The Solidarity union has filed applications in the Labor Court in Johannesburg contesting appointment and promotion policies in the police force and prison service saying whites are suffering from racial discrimination.
South Africa has one of the highest levels of violent crime in the world with at least 50 murders a day. Some commentators say insufficient resources and a lack of personnel impede the police force's ability to do its job.
Solidarity Secretary-General Dirk Hermann said the South African Police Services (SAPS) were more concerned with meeting affirmative action quotas established to address the wrongs of apartheid than filling vacant positions with competent officers.
"There is currently a practice in the SAPS, for the sake of the ideology of representation, to rather leave posts vacant or scrap them instead of appointing experienced white police members in the posts," he said at a news conference.
"Representation has become the most important driver for the SAPS, instead of pursuing their main objective, namely to protect all South Africans."

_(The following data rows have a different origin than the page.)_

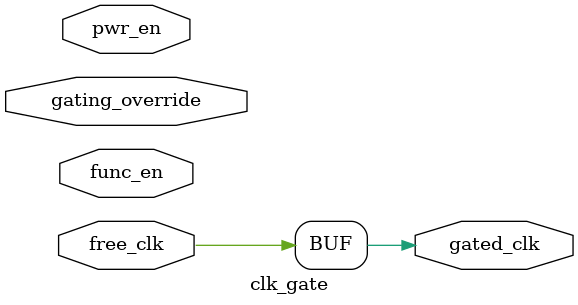
<source format=v>
/*
Copyright (c) 2015, Steven F. Hoover

Redistribution and use in source and binary forms, with or without
modification, are permitted provided that the following conditions are met:

    * Redistributions of source code must retain the above copyright notice,
      this list of conditions and the following disclaimer.
    * Redistributions in binary form must reproduce the above copyright
      notice, this list of conditions and the following disclaimer in the
      documentation and/or other materials provided with the distribution.
    * The name of Steven F. Hoover
      may not be used to endorse or promote products derived from this software
      without specific prior written permission.

THIS SOFTWARE IS PROVIDED BY THE COPYRIGHT HOLDERS AND CONTRIBUTORS "AS IS"
AND ANY EXPRESS OR IMPLIED WARRANTIES, INCLUDING, BUT NOT LIMITED TO, THE
IMPLIED WARRANTIES OF MERCHANTABILITY AND FITNESS FOR A PARTICULAR PURPOSE ARE
DISCLAIMED. IN NO EVENT SHALL THE COPYRIGHT OWNER OR CONTRIBUTORS BE LIABLE
FOR ANY DIRECT, INDIRECT, INCIDENTAL, SPECIAL, EXEMPLARY, OR CONSEQUENTIAL
DAMAGES (INCLUDING, BUT NOT LIMITED TO, PROCUREMENT OF SUBSTITUTE GOODS OR
SERVICES; LOSS OF USE, DATA, OR PROFITS; OR BUSINESS INTERRUPTION) HOWEVER
CAUSED AND ON ANY THEORY OF LIABILITY, WHETHER IN CONTRACT, STRICT LIABILITY,
OR TORT (INCLUDING NEGLIGENCE OR OTHERWISE) ARISING IN ANY WAY OUT OF THE USE
OF THIS SOFTWARE, EVEN IF ADVISED OF THE POSSIBILITY OF SUCH DAMAGE.
*/

`include "sp_verilog.vh"


// Clock gate module used by SandPiper default project.

module clk_gate (output gated_clk, input free_clk, func_en, pwr_en, gating_override);

   assign gated_clk = free_clk;
endmodule

</source>
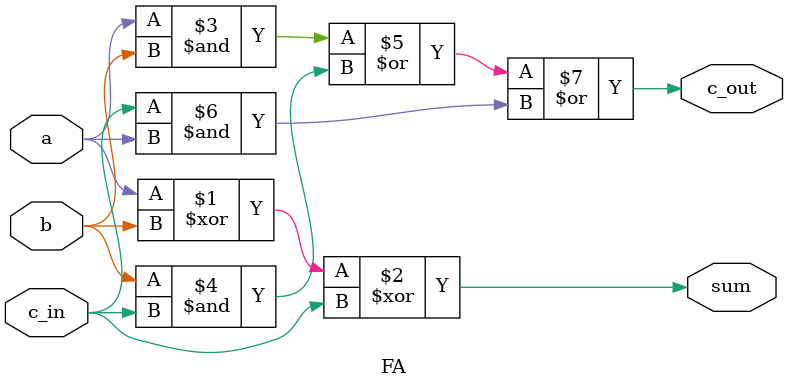
<source format=v>



module RCA_N #(parameter N = 1024)
  (input [N-1:0] A, B,
   input clk,
   output reg [N-1:0] Sum,
   output reg C_out);
  
  reg [N-1:0] A_in, B_in;
  wire [N-1:0] S;
 
  
  wire [N:0]C;
  assign C[0]=0;
  
  
  always@(posedge clk)
    begin
      A_in<=A;
      B_in<=B;
      Sum<=S;
      C_out<=C[N];
    end
  
genvar i;
  generate
    for(i=0;i<N;i=i+1)
      begin:ripple
        FA fa_1(.a(A_in[i]),.b(B_in[i]),.c_in(C[i]),.sum(S[i]),.c_out(C[i+1]));
      end
  endgenerate
  
  
    
endmodule



module FA(input a,b,c_in,
             output sum,c_out);
  
  assign sum = a ^ b ^ c_in;
  assign c_out = a&b | b&c_in | c_in&a;
  
endmodule
  

</source>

Nine cases have been filed against the SAPS and one against the prison service alleging white Solidarity union members were being denied promotion or not being re-hired because of the color of their skin.
The SAPS could not be reached for comment.
White minority rule came to an end in South Africa in 1994 but its legacy can still be seen, with whites continuing to occupy a disproportionately large number of senior positions in government and the private sector.
Although blacks now make up a majority of the police force, reflecting their 80 percent proportion of the overall population, a 2005 study showed that blacks only made up 44 percent of senior officers.